The hub of the programming schedule is “Total Access,” the nightly
studio show that this year will expand to 90 minutes per night and add several new names to the cast, including future Hall of Famer Emmitt Smith. But rather than mimic what “SportsCenter” does best, Mr. Weinberger is tailoring the show around issues and information and not just headlines.

“We’re trying to make it more conversational,” he said. “We use more former players to make it an informed show with perspective. They’ll be critical when they need to be, but we want them to come at their comments from the view of what it’s like for the current players.

“The easiest thing for someone to do is debate the Terrell Owens situation [the Eagles receiver wants a new contract and has bickered with coaches and teammates] and conclude whether he’s a good or bad guy. I think more people want to know how his situation affects the team. How it affects his relationship with his teammates, what it might be like in the locker room. We have analysts who have been in situations like this and their perspective is the kind of thing we rarely hear about.”

The preseason slate gave the network the chance to try a new segment, “Inside Training Camp,” which features extensive coverage of the training camps of eight teams with live press conferences by coaches and players. It drives home the point that there’s more to a week in the NFL than the game and could become a regular-season feature down the road.

The network last season introduced “Coachspeak,” a three-hour Monday whip-around show that debuted last year and will be expanded to a weekly second day, Wednesday, this season. It has also added personnel to “Playbook,” which emphasizes the Xs and Os of the game and features analyst Sterling Sharpe, and will debut “Six Days to Sunday,” a look inside the weekly preparations of an individual NFL player or coach as he prepares for the next game. It’s the expansion of a feature NFL Films formerly produced for ABC’s “Monday Night Football.”

That reference brings up a question that has been asked since the network debuted-will the NFL Network ever become home for regular-season games? It was especially relevant since one piece of the new round of TV contracts, an eight-game package of Thursday and Saturday games, has yet to be sold.

But as logical as it may seem to add a few regular-season games and take the network to a higher level-and to add a “No Huddle” segment to its Sunday schedule, which for now is virtually all stats and radio highlights while games are being played-the reality is the network may not need regular-season games to reach its goals.



Happy Advertisers

The advertisers who signed deals in the first year are already ecstatic over the growth, and the league will reap greater profits when those deals come up for renewal. Increasing distribution also seems like a lock, especially as the nation goes digital and channel space becomes less of a factor.

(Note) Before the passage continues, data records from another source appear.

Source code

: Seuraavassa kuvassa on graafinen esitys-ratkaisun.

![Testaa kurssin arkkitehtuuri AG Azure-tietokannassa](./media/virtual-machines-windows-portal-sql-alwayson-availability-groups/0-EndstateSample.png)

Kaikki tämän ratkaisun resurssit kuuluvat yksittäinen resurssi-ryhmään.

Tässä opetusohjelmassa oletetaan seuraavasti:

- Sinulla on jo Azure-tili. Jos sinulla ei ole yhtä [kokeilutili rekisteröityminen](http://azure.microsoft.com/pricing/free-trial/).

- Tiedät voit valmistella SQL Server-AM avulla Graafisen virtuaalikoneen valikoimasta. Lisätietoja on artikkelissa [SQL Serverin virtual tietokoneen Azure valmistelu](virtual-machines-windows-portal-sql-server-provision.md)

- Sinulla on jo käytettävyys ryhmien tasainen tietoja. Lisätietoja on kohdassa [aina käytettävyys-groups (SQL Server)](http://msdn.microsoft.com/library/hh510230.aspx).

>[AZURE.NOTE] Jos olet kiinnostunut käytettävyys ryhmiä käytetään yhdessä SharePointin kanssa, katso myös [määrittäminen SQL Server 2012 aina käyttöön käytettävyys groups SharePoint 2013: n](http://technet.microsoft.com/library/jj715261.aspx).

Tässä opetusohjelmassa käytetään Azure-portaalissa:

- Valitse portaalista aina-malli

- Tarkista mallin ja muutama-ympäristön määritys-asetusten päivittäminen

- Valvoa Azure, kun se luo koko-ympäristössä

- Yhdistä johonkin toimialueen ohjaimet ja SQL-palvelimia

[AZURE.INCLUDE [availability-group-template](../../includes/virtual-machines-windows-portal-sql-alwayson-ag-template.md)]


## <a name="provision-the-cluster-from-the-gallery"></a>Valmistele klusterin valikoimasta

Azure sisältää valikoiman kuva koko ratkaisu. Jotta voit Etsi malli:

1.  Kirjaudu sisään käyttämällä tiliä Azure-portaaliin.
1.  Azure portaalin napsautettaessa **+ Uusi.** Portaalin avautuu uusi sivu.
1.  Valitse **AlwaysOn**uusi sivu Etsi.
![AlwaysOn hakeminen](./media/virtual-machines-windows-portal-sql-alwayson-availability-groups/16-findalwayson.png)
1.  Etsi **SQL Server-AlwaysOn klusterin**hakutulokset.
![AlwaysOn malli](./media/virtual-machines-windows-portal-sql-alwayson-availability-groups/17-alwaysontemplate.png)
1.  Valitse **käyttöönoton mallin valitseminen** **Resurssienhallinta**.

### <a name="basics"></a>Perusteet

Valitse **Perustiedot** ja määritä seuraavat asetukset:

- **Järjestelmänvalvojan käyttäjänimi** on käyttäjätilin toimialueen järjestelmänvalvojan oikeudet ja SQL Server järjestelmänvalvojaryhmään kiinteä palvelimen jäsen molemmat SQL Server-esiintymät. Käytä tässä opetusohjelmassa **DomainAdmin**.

Inside of two years any system that doesn’t have the NFL Network may be at a competitive disadvantage.

The growing value of VOD is a whole new dimension of the industry that could break the stereotype of what is considered success. The NFL Network’s VOD offerings-10-minute national highlights packages and packages tailored for individual NFL markets-are already ranked No. 1 in this niche.

“The tentpoles of the NFL television philosophy is to make sure local games are seen in their entirety [by the greatest audience],” Mr. Bornstein said. “It’s an important part of building fan affinity and support, and you do not want to compete against the basic broadcast packages. So I’m not sure there’s a reason to change that.

“We’ve proven there is a demand and an appetite for this everything-but-the-games kind of programming,” he said. “I don’t see any reason to back away. We’re delivering the information and the programming that goes around the games, and I think we’ve already learned that we’ve become the place fans go. That’s not going to change if we carry games. We have a product that already resonates well for all of us.”